Tekstgedeelte.
□ □ □ □

1.111 (vollegronds)teeltbedrijf

agrarisch bedrijf in de land- en tuinbouwsector dat zich richt op het telen van gewassen met een bedrijfsvoering die geheel of in overwegende mate niet in gebouwen plaatsvindt;

1.112 volwaardig agrarisch bedrijf

bedrijf met de omvang van minimaal één volwaardige arbeidskracht met een daarbij passende arbeidsomvang en een daaruit te verwachten redelijk inkomen;

1.113 voorgevellijn

denkbeeldige lijn die strak loopt langs de voorgevel van een gebouw tot aan de zijdelingse perceelsgrenzen;

1.114 voorzieningen van algemeen nut

voorzieningen ten behoeve van het op het openbare net aangesloten nutsvoorziening, het telecommunicatieverkeer, het openbaar vervoer en/of het wegverkeer;

1.115 waterhuishoudkundige voorzieningen

voorzieningen die nodig zijn ten behoeve van een goede wateraanvoer, waterafvoer, waterberging, hemelwaterinfiltratie en/of waterkwaliteit zoals duikers, stuwen, infiltratievoorzieningen, inlaten etc.

□ □ □ □

Fragmenten uit rijen.
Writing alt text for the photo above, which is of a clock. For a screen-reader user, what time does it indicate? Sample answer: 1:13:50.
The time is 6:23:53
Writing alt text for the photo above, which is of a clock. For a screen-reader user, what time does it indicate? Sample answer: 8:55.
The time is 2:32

□ □ □ □

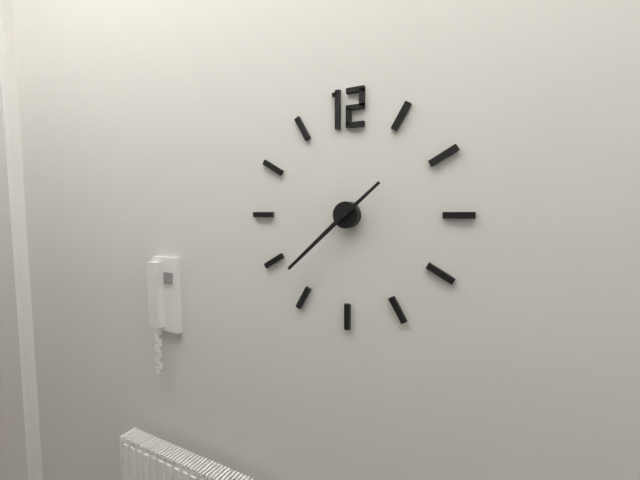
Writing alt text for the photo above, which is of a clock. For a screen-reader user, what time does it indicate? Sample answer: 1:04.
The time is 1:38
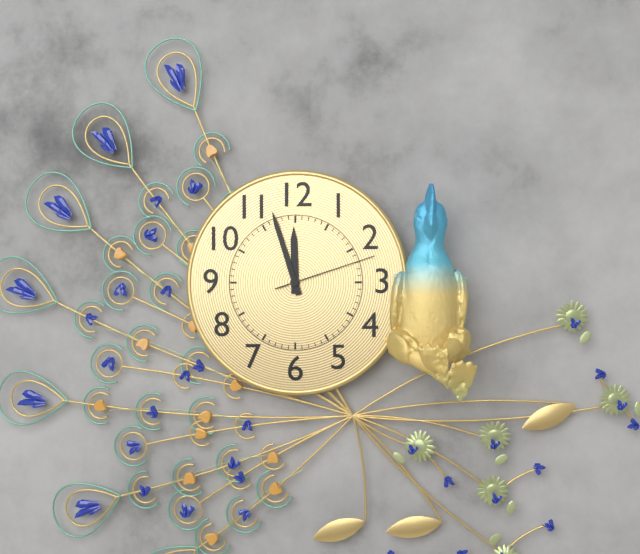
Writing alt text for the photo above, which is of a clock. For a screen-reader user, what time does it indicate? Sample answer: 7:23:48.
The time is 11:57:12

□ □ □ □

Op te lossen.
Geef het stuk uit de begripsbepalingen letterlijk weer dat begint bij de woorden "voorzieningen ten behoeve" en eindigt na de woorden "infiltratievoorzieningen, inlaten etc.". De rijen vormen apart materiaal dat los staat van de begripsbepalingen.

Resultaat.
voorzieningen ten behoeve van het op het openbare net aangesloten nutsvoorziening, het telecommunicatieverkeer, het openbaar vervoer en/of het wegverkeer;

1.115 waterhuishoudkundige voorzieningen

voorzieningen die nodig zijn ten behoeve van een goede wateraanvoer, waterafvoer, waterberging, hemelwaterinfiltratie en/of waterkwaliteit zoals duikers, stuwen, infiltratievoorzieningen, inlaten etc.